Records for processing section start

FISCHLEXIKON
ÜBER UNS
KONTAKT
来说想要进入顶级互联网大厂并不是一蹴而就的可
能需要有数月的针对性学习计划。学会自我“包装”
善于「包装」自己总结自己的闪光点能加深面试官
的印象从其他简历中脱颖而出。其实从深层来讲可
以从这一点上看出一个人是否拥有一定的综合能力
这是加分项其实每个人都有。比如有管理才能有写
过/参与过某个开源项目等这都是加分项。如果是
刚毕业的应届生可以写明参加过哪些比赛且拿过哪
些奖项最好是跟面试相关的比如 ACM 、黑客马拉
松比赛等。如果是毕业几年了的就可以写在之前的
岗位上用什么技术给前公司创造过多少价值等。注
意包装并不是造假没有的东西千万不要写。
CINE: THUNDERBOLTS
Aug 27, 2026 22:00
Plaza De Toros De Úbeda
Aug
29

Records for processing section end
Records for processing section start

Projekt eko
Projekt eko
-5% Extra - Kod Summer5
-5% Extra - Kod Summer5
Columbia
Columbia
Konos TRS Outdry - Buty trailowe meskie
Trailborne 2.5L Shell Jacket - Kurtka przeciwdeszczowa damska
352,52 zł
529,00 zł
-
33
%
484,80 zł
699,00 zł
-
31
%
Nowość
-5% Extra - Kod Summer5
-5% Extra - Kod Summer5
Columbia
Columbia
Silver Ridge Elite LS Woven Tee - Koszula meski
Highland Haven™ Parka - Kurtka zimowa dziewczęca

Records for processing section end

Check every line of the data, and copy the ones that contain "Kurtka".

Trailborne 2.5L Shell Jacket - Kurtka przeciwdeszczowa damska
Highland Haven™ Parka - Kurtka zimowa dziewczęca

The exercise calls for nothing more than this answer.